Chris: Fine. I'll gain weight.
- Worse is how the kind of targeted assassinations that the death laser was planned for is actually now done with unmanned attack drones. Turns out the death laser would have done far less collateral damage.
- Hilarious in Hindsight: Gabe Jarret plays Mitch, and Yuji Okumoto plays Fenton. And both of them later got punched out by Daniel Larusso.
- Ho Yay: Between Chris and Mitch, so very much.
- It Was His Sled: By now the popcorn house ending is fairly well known.
- Shown Their Work: It's debatable how much is this and how much might be considered Easter Eggs, but, aside from the over-arching Hollywood Physics plot, the number of minor, technical details that are accurate probably represents how many "not-Pacific Tech" alumni crawled from the woodwork to flesh out the details of Pacific Tech campus life and the general science scenes.
- Recycled: The Series: Attempted in the mid twenty-teens to cash in on the success of The Big Bang Theory. The project never got past the pilot phase; which is probably for the best since it was being made by Adam Sandler's production company...
- Strawman Has a Point: At no point does any of the protagonists bother to exposit why it's so wrong to build a laser capable of vaporizing ground targets from space. They simply state that it is, and act on that basis.
- Hathaway lied to them and used them to build weapons. It was their tech and work and he stole it from them to use to kill people. They had a moral connection to that work and could not stand the idea of their work used to kill people.
- Even if building a death laser for the government is not wrong in and of itself, taking people who don't want to build a death laser for the government and tricking them into doing precisely that is unethical. If informed consent ain't informed, then it ain't consent.
- Hell, less than a minute into the film the CIA panel behind the creation of the laser openly admit that it is "immoral and unethical" and laugh about it. It's described as "useless" for warfare, and is instead a "peacetime weapon": it would be used for unauthorized CIA assassinations and operations that would be undertaken without input from any other agency or branch of the government / military. Even the president would be kept in the dark. It's even implied that one of the members of the panel discussing the weapon who objects to its creation and use out of fear that it will cause escalations in global tensions and warfare will be assassinated by his colleagues after he requests reassignment. The panel then moves on to watching a "film on blinding techniques." Within two minutes the film pretty clearly establishes why it's wrong to build the laser and the nefarious nature of those behind the creation of the weapon.

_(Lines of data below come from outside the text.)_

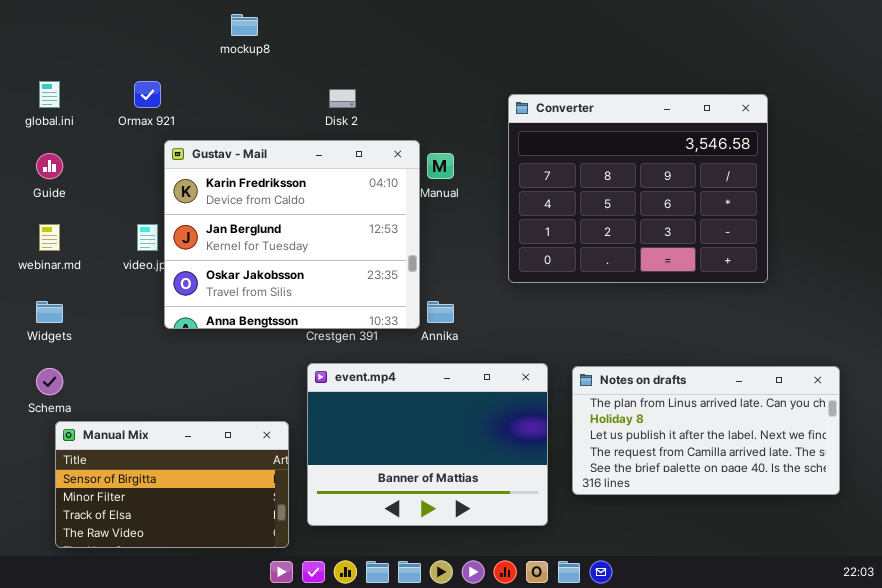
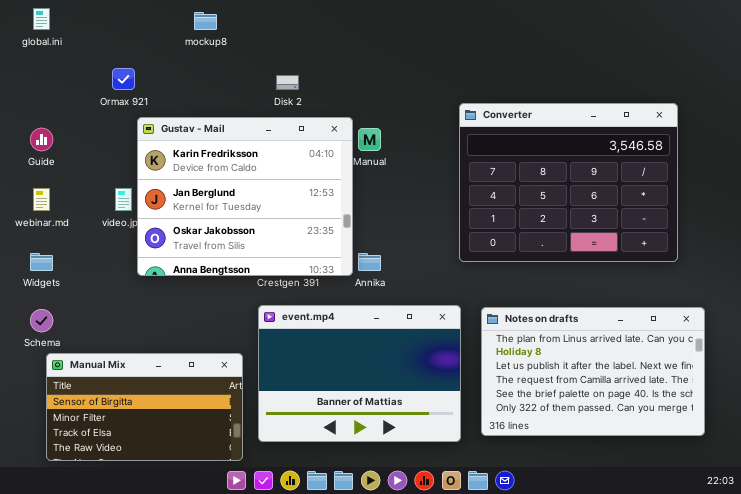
global.ini: [39,81,60,108] -> [33,8,50,30], moved
Converter: [508,94,768,283] -> [459,103,678,262], moved
Notes on drafts: [572,366,840,495] -> [481,307,705,436], resized

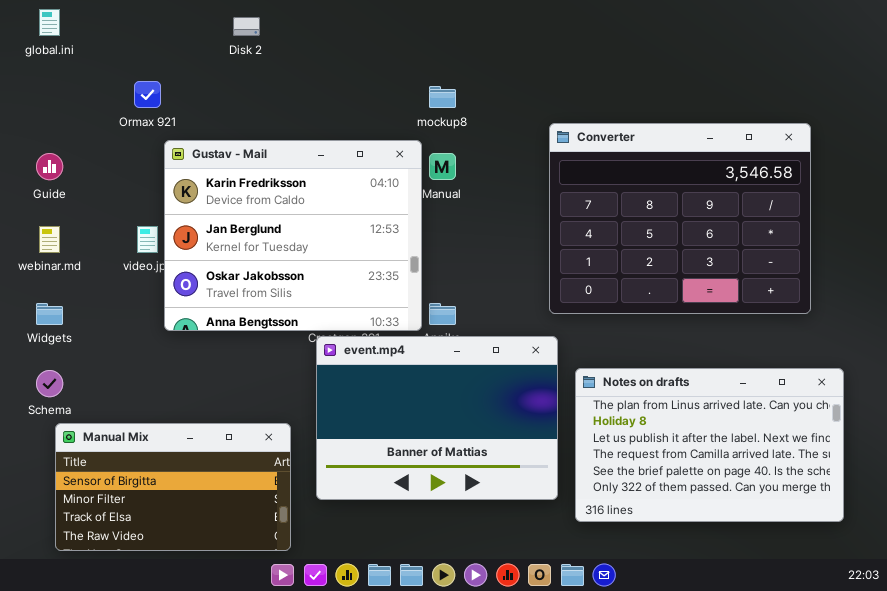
mockup8: [194,12,217,30] -> [429,86,456,108], moved
Disk 2: [276,75,299,90] -> [233,17,260,36], moved
event.mp4: [258,305,461,442] -> [316,336,558,500], moved

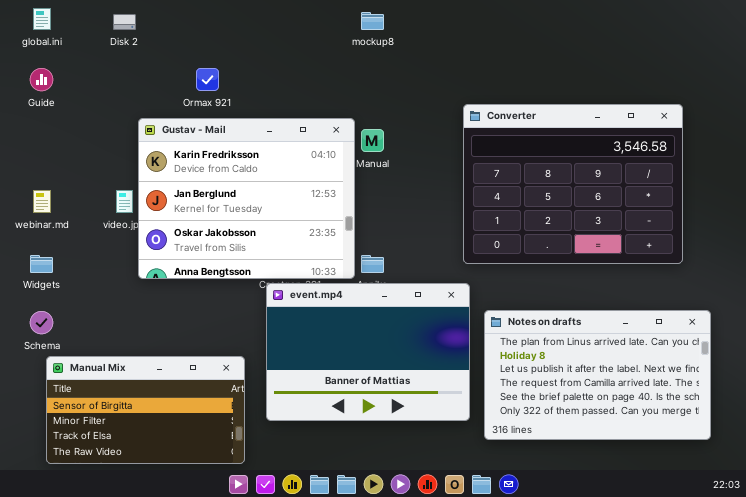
Disk 2: [233,17,260,36] -> [113,14,136,30], moved
Ormax 921: [134,81,161,108] -> [196,68,219,91], moved
mockup8: [429,86,456,108] -> [361,12,384,30], moved
Guide: [36,153,63,180] -> [30,68,53,91], moved

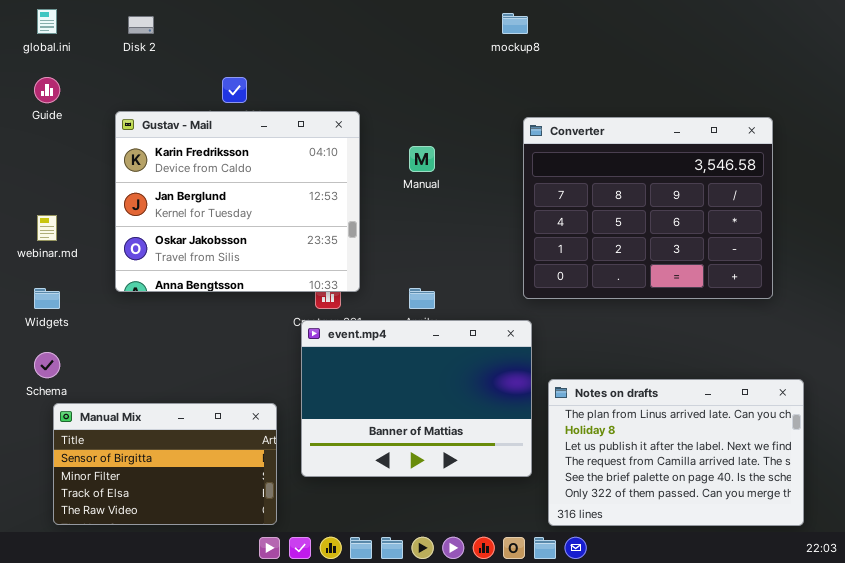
mockup8: [361,12,384,30] -> [502,13,528,34], moved
Gustav - Mail: [138,118,355,279] -> [115,111,360,292], moved
Notes on drafts: [484,310,711,440] -> [548,379,804,526], moved

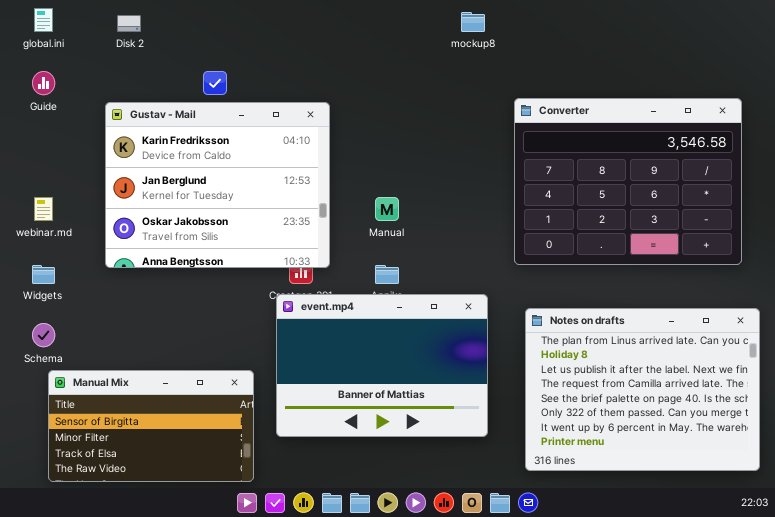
Converter: [523,117,773,299] -> [514,98,742,265], moved
Manual: [409,146,435,172] -> [375,197,399,221], moved
Notes on drafts: [548,379,804,526] -> [525,308,760,471], moved, resized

- Especially since the government got its "perfect peacetime weapon" anyway with unmanned attack drones, and they are causing the "massive escalation" the film warned of.
- The Woobie: Mitch, deliberately. His parents are so aloof and neglectful, they don't understand why a bullied fifteen year old would want to return home or why renting out his room to a stranger would upset him. Add in the bullies, the aloof roommate who is more into partying than working, the apathetic classmates who put recording devices in a class so they don't have to appear but still get the lessons, and the teacher of said class who gave up and put his lesson on a recording for the class to listen to, and Mitch was the only student to still attend in person, college was not the joy he thought it would be.